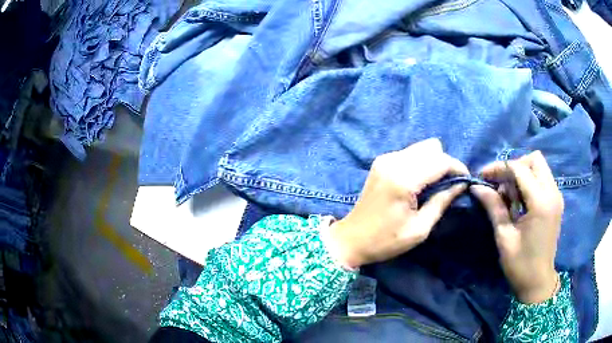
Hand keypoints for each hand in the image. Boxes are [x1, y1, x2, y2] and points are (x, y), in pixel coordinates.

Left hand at [324, 138, 468, 268]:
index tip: (466, 180)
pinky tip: (421, 181)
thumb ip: (442, 202)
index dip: (458, 167)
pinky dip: (421, 162)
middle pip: (432, 147)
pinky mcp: (381, 161)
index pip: (440, 161)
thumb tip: (461, 185)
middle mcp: (393, 161)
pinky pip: (410, 153)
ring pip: (421, 147)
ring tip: (437, 183)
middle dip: (446, 163)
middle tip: (450, 184)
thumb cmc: (385, 240)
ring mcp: (385, 159)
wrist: (351, 239)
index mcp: (403, 179)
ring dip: (434, 161)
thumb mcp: (419, 229)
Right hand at [471, 151, 562, 303]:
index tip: (482, 176)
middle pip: (534, 159)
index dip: (499, 168)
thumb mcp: (504, 237)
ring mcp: (556, 196)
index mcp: (540, 202)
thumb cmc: (520, 265)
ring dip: (522, 173)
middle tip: (500, 184)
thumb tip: (476, 187)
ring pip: (539, 167)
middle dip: (514, 166)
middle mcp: (552, 193)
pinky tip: (520, 201)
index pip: (519, 169)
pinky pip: (543, 179)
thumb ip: (494, 207)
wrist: (538, 282)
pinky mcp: (556, 201)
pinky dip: (529, 182)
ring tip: (509, 195)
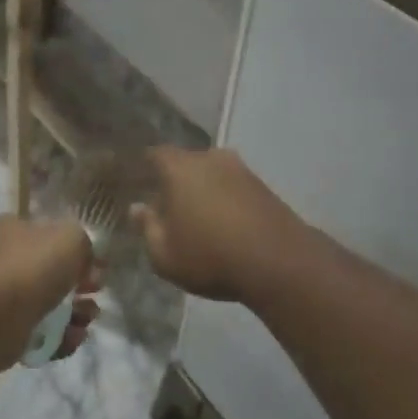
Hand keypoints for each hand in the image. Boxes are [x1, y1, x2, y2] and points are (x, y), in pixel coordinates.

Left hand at [0, 215, 100, 366]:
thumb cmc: (33, 267)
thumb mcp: (72, 238)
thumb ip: (84, 241)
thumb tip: (84, 256)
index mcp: (11, 229)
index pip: (47, 232)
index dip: (76, 247)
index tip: (98, 263)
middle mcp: (3, 260)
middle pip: (51, 271)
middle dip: (80, 284)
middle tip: (96, 290)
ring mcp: (2, 298)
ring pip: (49, 305)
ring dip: (76, 312)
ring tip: (87, 319)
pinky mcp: (5, 331)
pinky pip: (41, 332)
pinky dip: (61, 336)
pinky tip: (74, 336)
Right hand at [132, 147, 303, 301]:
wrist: (280, 262)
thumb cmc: (210, 257)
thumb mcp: (164, 255)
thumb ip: (148, 228)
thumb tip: (138, 208)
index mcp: (180, 168)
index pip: (154, 155)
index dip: (144, 168)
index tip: (137, 184)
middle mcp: (211, 159)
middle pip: (185, 164)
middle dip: (174, 182)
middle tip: (166, 207)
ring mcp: (242, 170)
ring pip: (211, 175)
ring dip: (202, 192)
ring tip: (196, 220)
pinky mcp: (264, 187)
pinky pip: (233, 188)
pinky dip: (224, 201)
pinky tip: (223, 225)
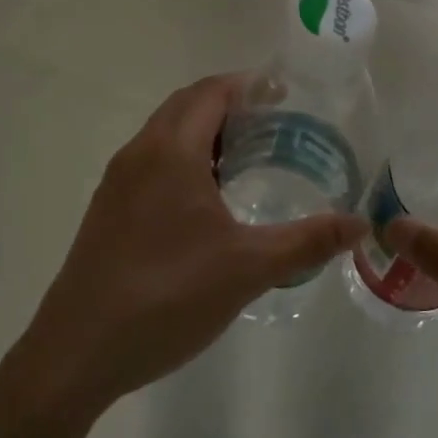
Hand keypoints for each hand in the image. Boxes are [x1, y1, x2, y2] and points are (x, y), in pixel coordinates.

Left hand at [0, 74, 365, 427]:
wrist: (77, 352)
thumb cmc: (167, 296)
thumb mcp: (248, 268)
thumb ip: (307, 241)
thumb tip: (360, 224)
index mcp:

◇ ◇ ◇ ◇ ◇ ◇ ◇

:: Brief ::
You are asked to output the records precisely as they appear, minus any pictures.

:: Exercise answer ::
Hand keypoints for each hand in the image. Boxes are [x1, y1, x2, y2] and points are (x, y), in pixel coordinates.

Left hand at [324, 138, 468, 268]:
index tip: (466, 180)
pinky tip: (421, 181)
thumb ip: (442, 202)
index dip: (458, 167)
pinky dip: (421, 162)
middle pip: (432, 147)
pinky mcp: (381, 161)
index pip: (440, 161)
thumb tip: (461, 185)
middle mcp: (393, 161)
pinky pip: (410, 153)
ring pip: (421, 147)
ring tip: (437, 183)
middle dip: (446, 163)
middle tip: (450, 184)
thumb cmc: (385, 240)
ring mcp: (385, 159)
wrist: (351, 239)
index mcp: (403, 179)
ring dip: (434, 161)
thumb mcp: (419, 229)
Right hand at [471, 151, 562, 303]:
index tip: (482, 176)
middle pip: (534, 159)
index dip: (499, 168)
thumb mcp: (504, 237)
ring mcp: (556, 196)
index mcp: (540, 202)
thumb cmc: (520, 265)
ring dip: (522, 173)
middle tip: (500, 184)
thumb tip: (476, 187)
ring pip: (539, 167)
middle dip: (514, 166)
middle mcp: (552, 193)
pinky tip: (520, 201)
index pip: (519, 169)
pinky pip: (543, 179)
thumb ip: (494, 207)
wrist: (538, 282)
pinky mcp: (556, 201)
pinky dip: (529, 182)
ring tip: (509, 195)
Hand keypoints for each hand in the image. Boxes are [x1, y1, x2, y2] and points are (x, y), in pixel coordinates.

Left hand at [0, 215, 100, 366]:
thumb cmc: (33, 267)
thumb mcp: (72, 238)
thumb ip: (84, 241)
thumb tip: (84, 256)
index mcp: (11, 229)
index pip: (47, 232)
index dip: (76, 247)
index tip: (98, 263)
middle mcp: (3, 260)
middle pip: (51, 271)
middle dip: (80, 284)
middle tip: (96, 290)
ring mcp: (2, 298)
ring pip: (49, 305)
ring dip: (76, 312)
ring tip: (87, 319)
pinky mcp: (5, 331)
pinky pip: (41, 332)
pinky dip: (61, 336)
pinky tip: (74, 336)
Right hand at [132, 147, 303, 301]:
wrist: (280, 262)
thumb cmc: (210, 257)
thumb mcp: (164, 255)
thumb ip: (148, 228)
thumb tip: (138, 208)
index mcp: (180, 168)
index pip: (154, 155)
index dip: (144, 168)
index tip: (137, 184)
middle mcp: (211, 159)
middle pip: (185, 164)
middle dip: (174, 182)
middle tip: (166, 207)
ring mcp: (242, 170)
ring pip: (211, 175)
ring dip: (202, 192)
ring tip: (196, 220)
pinky mcp: (264, 187)
pinky pip: (233, 188)
pinky dip: (224, 201)
pinky tip: (223, 225)
Hand keypoints for each hand in the image. Boxes are [x1, y1, x2, y2] and points are (x, y), in pixel coordinates.

Left hand at [0, 74, 365, 427]:
wrist: (77, 352)
thumb cmc: (167, 296)
thumb mcp: (248, 268)
thumb ip: (307, 241)
thumb tip: (360, 224)
index mcp:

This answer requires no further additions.